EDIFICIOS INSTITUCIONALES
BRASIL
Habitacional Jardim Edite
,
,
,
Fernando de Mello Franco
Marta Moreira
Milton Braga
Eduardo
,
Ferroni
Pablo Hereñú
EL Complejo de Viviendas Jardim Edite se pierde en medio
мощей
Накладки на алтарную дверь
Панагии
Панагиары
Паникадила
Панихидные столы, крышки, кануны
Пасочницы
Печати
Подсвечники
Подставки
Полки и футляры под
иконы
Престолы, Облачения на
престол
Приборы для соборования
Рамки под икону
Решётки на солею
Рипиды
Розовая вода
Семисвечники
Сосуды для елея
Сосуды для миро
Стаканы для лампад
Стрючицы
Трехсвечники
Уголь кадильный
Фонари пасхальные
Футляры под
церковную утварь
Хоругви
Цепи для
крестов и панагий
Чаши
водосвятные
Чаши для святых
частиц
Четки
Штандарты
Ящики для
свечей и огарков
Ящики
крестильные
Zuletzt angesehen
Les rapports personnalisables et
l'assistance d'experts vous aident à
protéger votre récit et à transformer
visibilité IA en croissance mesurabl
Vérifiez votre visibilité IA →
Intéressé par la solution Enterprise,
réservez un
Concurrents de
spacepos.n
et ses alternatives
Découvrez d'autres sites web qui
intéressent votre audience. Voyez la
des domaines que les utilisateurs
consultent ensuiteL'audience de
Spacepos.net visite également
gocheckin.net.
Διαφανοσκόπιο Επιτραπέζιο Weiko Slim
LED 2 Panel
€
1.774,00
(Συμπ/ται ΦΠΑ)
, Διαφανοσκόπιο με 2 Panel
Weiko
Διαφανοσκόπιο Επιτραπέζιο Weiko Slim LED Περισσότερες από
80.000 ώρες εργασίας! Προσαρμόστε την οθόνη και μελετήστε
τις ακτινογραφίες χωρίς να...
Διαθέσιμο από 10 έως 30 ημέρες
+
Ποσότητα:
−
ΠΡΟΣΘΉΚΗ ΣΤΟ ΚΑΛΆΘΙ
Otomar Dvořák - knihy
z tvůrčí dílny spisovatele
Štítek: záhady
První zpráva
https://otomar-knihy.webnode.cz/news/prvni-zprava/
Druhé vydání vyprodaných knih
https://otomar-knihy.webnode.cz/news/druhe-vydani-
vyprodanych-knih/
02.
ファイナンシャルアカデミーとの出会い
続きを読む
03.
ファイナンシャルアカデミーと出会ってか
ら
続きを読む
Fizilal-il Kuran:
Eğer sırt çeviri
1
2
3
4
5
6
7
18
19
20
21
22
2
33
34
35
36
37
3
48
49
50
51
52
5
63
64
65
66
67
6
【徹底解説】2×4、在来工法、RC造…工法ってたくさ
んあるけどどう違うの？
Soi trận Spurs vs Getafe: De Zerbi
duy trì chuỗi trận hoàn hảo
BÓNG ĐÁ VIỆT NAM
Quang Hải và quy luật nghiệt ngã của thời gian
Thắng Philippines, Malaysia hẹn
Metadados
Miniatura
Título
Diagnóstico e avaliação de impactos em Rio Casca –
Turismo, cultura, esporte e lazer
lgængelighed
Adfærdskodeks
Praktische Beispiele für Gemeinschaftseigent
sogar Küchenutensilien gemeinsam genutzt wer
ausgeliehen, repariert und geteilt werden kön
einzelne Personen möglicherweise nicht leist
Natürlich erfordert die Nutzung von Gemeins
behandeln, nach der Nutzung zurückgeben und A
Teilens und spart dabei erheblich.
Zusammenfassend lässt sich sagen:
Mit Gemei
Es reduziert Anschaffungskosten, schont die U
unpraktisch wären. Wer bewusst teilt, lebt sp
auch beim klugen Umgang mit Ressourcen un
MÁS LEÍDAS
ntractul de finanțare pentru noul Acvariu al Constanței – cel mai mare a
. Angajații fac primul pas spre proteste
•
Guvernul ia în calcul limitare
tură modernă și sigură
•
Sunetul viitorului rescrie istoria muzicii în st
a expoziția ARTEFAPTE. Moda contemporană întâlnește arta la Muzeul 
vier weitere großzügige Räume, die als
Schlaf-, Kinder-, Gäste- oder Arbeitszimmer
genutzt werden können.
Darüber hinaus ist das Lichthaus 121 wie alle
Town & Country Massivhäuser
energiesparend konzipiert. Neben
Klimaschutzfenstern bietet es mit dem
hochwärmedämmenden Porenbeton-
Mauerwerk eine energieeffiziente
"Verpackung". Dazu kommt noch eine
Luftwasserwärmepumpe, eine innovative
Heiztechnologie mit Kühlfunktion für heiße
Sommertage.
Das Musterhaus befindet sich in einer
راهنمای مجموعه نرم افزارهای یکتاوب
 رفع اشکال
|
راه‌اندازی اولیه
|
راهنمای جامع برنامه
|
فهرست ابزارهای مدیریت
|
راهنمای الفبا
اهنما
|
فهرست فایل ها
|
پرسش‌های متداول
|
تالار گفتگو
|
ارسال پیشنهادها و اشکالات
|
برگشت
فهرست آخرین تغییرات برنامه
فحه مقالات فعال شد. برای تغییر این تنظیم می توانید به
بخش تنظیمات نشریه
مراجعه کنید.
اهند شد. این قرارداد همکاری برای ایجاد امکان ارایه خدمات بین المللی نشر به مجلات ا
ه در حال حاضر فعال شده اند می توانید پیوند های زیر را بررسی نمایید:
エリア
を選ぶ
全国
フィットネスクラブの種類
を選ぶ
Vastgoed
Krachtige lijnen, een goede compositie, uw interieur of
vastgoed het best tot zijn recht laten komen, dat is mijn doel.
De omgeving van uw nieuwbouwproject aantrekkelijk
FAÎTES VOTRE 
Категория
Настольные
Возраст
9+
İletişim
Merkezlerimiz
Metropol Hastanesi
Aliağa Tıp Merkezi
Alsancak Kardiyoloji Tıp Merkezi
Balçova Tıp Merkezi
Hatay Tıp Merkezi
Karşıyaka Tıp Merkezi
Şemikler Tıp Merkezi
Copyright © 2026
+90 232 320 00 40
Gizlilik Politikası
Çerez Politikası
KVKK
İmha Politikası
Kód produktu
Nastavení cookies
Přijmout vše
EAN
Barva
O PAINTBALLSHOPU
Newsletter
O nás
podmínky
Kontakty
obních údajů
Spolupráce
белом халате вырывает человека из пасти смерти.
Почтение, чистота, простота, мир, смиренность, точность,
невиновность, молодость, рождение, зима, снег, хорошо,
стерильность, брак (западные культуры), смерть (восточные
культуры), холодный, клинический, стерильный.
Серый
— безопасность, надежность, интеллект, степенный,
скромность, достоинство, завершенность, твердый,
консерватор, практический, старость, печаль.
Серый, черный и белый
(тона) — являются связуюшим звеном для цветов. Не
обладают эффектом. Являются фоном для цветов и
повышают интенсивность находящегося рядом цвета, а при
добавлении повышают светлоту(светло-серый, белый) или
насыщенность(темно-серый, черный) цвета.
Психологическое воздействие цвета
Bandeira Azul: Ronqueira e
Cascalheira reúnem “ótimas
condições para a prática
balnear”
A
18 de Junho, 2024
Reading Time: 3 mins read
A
◆ ◆ ◆
▸ Task description
Go through the records above and copy every line with the word "توانید".

▸ Answer for the task
فحه مقالات فعال شد. برای تغییر این تنظیم می توانید به
ه در حال حاضر فعال شده اند می توانید پیوند های زیر را بررسی نمایید:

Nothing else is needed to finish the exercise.